▶ **To do**: Gather each line of the entries below that includes "lines".

▶ **Data provided**:
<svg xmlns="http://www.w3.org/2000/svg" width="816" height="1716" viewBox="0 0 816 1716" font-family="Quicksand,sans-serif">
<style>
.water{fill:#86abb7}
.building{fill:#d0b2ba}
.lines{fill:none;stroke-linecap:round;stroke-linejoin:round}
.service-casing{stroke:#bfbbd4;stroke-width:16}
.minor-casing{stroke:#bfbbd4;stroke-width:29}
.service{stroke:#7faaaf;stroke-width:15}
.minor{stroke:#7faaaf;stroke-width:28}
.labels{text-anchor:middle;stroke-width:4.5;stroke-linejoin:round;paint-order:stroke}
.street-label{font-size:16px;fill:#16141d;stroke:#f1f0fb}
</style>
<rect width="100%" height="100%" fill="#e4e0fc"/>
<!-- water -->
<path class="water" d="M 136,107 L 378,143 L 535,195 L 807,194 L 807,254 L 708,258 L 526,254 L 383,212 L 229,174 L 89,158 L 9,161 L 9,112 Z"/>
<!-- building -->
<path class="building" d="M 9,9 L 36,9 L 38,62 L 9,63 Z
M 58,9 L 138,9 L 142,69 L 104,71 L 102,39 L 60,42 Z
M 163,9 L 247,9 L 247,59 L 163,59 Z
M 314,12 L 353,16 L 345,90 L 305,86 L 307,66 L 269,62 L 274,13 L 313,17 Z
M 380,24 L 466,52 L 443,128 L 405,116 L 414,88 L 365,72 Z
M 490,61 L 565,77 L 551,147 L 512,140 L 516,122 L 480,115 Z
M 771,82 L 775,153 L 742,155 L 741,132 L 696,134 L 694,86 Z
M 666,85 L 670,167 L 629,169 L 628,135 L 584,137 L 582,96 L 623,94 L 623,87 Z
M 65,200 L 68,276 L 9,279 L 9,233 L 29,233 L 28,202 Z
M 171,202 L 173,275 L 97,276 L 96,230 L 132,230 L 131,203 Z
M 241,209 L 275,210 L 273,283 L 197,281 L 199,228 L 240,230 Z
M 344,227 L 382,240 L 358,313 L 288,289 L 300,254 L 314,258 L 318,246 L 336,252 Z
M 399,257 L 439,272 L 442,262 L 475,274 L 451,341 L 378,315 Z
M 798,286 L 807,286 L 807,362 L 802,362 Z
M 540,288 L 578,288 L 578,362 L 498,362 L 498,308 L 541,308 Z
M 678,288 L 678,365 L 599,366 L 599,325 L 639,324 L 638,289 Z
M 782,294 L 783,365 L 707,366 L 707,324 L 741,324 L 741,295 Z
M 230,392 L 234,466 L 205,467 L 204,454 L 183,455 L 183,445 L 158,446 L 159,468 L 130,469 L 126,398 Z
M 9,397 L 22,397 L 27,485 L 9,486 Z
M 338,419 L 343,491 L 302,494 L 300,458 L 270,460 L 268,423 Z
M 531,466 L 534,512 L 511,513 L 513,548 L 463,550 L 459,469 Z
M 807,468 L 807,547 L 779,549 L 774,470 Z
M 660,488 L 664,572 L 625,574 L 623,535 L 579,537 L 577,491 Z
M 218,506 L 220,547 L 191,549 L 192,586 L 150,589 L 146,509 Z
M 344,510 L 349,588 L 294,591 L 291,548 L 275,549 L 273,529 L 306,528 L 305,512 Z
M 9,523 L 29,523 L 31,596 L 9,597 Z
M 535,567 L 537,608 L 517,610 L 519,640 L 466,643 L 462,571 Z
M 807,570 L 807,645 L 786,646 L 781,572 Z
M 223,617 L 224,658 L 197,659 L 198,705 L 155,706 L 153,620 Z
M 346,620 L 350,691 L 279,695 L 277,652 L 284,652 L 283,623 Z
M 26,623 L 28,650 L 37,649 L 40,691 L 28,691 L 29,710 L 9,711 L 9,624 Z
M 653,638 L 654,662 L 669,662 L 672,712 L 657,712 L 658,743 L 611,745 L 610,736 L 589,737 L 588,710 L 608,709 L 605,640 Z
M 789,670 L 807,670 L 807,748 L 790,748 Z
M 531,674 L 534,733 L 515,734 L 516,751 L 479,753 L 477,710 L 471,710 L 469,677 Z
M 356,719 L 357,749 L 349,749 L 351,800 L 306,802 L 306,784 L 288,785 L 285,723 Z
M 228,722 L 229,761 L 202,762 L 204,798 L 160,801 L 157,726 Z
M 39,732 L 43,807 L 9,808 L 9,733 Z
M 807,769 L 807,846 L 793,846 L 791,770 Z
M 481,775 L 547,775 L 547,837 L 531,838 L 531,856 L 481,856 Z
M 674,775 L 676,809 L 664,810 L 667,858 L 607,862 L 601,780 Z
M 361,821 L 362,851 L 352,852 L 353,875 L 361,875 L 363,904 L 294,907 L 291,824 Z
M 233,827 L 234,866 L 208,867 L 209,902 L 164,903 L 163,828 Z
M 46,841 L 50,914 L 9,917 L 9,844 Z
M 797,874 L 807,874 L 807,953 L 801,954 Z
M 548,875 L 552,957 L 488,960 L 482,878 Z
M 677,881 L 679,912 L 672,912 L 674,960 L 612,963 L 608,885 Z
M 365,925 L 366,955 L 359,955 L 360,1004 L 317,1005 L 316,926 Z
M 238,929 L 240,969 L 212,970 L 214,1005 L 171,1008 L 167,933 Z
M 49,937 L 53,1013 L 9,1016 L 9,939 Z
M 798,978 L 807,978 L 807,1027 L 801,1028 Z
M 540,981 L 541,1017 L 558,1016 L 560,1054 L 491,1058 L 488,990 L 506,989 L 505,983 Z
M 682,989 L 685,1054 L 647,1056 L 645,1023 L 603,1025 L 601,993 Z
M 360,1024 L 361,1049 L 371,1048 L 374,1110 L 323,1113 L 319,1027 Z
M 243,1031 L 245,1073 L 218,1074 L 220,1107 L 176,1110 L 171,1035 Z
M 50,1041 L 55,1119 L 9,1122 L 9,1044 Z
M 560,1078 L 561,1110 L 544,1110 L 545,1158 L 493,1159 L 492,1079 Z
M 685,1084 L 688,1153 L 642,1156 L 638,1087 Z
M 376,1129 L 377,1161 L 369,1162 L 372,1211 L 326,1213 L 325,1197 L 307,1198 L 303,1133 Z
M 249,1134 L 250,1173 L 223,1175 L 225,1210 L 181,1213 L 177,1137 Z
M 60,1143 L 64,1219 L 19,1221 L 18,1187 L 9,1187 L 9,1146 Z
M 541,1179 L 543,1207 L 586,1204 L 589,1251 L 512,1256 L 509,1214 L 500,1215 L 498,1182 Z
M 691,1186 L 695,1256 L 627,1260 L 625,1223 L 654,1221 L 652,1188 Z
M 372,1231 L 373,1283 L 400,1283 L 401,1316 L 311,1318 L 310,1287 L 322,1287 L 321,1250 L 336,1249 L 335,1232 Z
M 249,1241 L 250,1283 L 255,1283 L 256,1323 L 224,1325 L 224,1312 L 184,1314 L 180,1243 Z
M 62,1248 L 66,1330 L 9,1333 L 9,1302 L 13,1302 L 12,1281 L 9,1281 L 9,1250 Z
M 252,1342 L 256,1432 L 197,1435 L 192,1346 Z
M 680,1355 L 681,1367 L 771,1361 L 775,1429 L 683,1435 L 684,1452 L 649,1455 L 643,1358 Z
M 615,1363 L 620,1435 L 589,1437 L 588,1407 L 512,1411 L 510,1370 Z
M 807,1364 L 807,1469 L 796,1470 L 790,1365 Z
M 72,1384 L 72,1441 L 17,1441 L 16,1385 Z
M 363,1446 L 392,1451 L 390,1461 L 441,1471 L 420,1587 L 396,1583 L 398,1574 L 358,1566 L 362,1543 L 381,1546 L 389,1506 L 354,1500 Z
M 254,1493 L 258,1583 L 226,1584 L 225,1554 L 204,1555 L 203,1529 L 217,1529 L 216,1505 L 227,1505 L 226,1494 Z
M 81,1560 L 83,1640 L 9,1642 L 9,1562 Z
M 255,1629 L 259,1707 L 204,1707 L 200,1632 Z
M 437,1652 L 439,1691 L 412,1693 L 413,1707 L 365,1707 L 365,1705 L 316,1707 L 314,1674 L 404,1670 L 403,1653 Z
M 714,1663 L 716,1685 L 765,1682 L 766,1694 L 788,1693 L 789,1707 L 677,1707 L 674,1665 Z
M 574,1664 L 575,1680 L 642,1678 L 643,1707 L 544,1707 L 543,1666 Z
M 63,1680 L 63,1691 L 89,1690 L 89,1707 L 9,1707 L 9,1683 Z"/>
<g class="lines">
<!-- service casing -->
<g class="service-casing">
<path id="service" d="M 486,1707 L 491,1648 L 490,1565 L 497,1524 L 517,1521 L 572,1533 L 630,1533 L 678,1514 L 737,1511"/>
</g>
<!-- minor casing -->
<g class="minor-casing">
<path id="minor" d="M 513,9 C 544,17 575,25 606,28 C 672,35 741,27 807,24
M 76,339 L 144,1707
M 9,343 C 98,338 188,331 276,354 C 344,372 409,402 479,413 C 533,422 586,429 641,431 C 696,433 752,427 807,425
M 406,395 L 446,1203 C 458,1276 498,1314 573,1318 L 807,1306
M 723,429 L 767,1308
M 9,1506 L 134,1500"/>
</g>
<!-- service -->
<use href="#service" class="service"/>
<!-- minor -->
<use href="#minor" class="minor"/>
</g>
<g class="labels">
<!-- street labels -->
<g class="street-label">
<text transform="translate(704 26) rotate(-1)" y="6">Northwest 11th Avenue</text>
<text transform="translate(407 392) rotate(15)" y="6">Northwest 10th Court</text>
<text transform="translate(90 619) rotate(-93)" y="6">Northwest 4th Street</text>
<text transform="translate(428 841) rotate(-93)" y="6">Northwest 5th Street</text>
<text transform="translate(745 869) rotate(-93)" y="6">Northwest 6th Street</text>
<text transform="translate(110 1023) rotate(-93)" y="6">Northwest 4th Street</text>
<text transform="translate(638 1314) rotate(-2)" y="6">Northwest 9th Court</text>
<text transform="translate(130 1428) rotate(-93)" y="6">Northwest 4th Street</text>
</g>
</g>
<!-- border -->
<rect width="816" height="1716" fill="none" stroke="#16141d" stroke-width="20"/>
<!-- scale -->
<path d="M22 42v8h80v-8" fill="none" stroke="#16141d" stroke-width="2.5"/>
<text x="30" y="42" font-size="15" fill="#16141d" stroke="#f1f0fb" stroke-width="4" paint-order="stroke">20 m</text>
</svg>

--

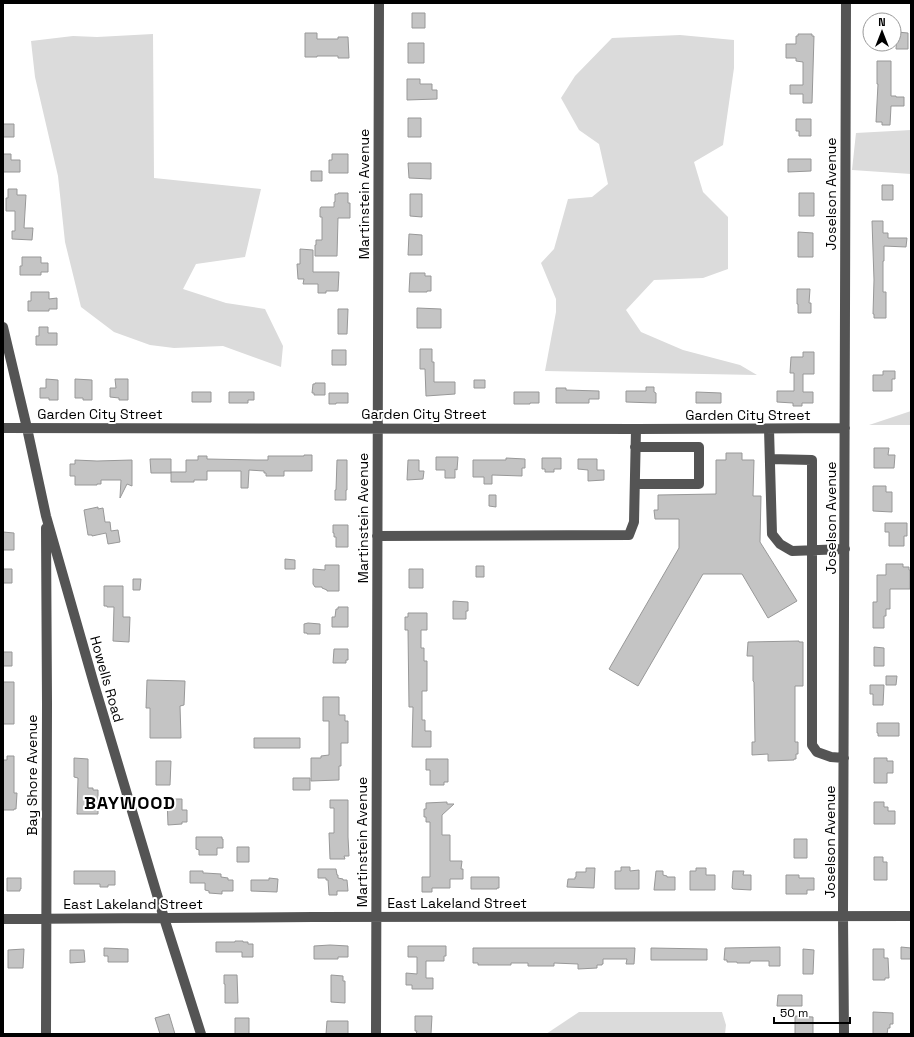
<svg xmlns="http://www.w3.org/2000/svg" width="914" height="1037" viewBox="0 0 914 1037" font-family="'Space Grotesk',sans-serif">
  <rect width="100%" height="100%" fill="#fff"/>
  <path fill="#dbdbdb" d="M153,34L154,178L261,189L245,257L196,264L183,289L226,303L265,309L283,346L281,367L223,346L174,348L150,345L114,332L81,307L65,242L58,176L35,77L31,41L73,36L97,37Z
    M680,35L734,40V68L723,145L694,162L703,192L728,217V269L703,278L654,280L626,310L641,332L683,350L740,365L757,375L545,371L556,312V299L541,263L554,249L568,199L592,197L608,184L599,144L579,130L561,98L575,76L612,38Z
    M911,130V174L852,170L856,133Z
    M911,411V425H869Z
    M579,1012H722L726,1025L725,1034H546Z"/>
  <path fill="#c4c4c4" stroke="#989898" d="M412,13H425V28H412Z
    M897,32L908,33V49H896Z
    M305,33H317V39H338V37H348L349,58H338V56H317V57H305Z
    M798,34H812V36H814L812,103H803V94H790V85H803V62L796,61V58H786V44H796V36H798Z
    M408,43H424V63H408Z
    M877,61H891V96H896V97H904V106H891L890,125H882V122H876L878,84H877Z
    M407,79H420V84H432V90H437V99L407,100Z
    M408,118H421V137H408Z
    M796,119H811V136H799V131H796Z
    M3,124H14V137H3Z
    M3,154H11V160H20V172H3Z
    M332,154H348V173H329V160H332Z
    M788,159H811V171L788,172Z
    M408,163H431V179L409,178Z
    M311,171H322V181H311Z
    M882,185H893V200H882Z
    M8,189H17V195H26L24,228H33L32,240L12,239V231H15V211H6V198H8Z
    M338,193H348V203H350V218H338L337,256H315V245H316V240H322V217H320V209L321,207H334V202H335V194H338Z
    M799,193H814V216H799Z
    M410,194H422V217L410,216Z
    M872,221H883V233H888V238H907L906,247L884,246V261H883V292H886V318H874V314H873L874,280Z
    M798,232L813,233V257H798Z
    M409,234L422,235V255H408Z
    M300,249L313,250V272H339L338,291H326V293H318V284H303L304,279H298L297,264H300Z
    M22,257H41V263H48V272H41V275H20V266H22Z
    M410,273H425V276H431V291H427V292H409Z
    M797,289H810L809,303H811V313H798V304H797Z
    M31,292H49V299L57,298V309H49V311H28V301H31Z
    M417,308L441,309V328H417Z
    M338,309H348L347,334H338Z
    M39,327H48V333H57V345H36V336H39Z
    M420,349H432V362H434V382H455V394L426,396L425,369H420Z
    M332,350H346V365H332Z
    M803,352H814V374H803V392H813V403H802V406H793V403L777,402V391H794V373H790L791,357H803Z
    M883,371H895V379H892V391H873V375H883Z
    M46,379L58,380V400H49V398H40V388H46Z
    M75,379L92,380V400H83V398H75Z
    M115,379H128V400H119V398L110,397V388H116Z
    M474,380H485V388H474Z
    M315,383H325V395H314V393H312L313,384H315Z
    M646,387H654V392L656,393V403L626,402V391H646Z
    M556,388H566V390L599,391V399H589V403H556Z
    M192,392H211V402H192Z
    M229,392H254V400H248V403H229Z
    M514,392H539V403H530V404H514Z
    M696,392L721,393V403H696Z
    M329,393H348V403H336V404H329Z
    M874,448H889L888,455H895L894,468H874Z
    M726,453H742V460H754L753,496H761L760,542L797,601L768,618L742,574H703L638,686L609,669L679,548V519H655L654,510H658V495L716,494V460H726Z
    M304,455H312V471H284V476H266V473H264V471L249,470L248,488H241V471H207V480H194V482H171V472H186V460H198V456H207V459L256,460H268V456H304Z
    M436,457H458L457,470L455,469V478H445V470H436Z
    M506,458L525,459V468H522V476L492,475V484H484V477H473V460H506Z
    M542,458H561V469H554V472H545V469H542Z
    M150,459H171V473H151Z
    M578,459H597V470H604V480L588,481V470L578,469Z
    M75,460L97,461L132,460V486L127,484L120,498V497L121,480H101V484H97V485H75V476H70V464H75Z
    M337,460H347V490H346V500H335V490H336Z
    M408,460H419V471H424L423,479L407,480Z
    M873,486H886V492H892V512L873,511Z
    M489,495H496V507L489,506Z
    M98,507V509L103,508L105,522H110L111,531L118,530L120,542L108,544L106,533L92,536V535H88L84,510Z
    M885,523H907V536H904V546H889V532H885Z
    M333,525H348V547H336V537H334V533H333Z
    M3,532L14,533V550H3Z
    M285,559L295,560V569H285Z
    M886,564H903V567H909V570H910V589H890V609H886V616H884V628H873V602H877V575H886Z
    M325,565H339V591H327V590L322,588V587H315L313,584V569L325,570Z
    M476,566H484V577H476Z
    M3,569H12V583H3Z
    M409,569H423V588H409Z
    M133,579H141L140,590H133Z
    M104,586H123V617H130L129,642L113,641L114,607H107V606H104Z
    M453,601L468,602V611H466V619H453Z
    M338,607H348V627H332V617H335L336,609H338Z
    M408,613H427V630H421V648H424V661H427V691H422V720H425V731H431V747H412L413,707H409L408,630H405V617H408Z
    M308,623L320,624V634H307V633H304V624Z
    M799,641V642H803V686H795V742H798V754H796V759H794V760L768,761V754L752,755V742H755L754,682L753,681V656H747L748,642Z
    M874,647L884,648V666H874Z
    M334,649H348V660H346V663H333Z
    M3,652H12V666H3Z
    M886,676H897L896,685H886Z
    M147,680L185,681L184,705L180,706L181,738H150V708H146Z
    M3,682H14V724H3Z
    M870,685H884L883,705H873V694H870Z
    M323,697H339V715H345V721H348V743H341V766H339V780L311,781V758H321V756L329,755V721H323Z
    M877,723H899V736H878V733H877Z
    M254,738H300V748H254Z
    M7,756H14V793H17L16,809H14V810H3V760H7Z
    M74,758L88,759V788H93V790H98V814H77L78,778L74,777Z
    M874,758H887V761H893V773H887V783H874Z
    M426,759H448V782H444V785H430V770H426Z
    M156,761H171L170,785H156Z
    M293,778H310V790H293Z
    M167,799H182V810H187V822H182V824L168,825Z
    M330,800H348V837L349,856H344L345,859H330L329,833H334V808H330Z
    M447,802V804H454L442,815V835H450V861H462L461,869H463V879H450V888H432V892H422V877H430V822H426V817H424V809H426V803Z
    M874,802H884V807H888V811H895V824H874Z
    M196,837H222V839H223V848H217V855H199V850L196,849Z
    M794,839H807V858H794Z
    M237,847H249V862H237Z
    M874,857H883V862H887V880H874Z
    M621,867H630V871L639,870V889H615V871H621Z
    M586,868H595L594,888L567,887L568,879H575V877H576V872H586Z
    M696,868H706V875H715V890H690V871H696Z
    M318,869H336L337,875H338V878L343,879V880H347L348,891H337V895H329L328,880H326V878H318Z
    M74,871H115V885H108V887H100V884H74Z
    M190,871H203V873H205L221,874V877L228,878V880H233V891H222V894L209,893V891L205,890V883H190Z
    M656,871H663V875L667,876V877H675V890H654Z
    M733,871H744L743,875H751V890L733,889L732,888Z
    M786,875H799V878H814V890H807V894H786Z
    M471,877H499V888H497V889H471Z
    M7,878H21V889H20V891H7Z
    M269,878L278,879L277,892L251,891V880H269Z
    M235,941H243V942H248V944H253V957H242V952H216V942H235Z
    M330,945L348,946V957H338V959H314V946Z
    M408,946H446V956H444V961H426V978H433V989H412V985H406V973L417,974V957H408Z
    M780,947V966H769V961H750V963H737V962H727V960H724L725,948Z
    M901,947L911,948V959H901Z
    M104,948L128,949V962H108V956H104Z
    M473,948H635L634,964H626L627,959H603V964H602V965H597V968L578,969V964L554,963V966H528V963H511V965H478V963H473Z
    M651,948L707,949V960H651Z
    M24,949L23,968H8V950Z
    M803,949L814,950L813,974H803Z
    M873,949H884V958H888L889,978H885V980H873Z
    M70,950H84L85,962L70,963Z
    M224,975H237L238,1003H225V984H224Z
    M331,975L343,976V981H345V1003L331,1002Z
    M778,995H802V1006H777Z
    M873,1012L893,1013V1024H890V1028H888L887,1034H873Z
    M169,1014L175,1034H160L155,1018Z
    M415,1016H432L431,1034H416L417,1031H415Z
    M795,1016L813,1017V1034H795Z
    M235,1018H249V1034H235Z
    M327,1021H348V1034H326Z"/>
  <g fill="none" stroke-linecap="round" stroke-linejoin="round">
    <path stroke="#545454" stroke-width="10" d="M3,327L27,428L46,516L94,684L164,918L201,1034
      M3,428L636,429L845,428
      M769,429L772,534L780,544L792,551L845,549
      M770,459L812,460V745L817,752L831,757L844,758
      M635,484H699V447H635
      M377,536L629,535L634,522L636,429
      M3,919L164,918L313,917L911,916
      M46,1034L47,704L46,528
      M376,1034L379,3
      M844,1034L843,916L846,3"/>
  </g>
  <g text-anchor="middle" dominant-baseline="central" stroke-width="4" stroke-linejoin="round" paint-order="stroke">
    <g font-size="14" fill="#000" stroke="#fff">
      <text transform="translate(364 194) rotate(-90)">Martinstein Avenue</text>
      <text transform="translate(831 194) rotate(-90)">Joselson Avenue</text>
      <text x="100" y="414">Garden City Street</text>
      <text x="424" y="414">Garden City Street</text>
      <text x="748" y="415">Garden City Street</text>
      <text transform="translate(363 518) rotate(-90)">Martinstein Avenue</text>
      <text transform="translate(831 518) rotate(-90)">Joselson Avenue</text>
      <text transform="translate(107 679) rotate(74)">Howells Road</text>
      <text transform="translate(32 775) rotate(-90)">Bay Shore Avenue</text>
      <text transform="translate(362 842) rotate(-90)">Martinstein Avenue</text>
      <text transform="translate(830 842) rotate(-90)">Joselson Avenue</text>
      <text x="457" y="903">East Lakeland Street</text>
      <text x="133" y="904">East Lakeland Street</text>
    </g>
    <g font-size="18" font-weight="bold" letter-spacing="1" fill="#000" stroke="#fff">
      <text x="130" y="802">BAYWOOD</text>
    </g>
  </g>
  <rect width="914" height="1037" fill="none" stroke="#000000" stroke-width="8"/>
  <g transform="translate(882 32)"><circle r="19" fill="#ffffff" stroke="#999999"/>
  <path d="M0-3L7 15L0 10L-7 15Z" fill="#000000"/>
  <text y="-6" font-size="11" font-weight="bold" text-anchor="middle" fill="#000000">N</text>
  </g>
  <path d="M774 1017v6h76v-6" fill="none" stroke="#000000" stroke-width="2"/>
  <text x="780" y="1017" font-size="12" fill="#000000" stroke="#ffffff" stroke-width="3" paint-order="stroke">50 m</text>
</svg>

▶ **Answer section**:
.lines{fill:none;stroke-linecap:round;stroke-linejoin:round}
<g class="lines">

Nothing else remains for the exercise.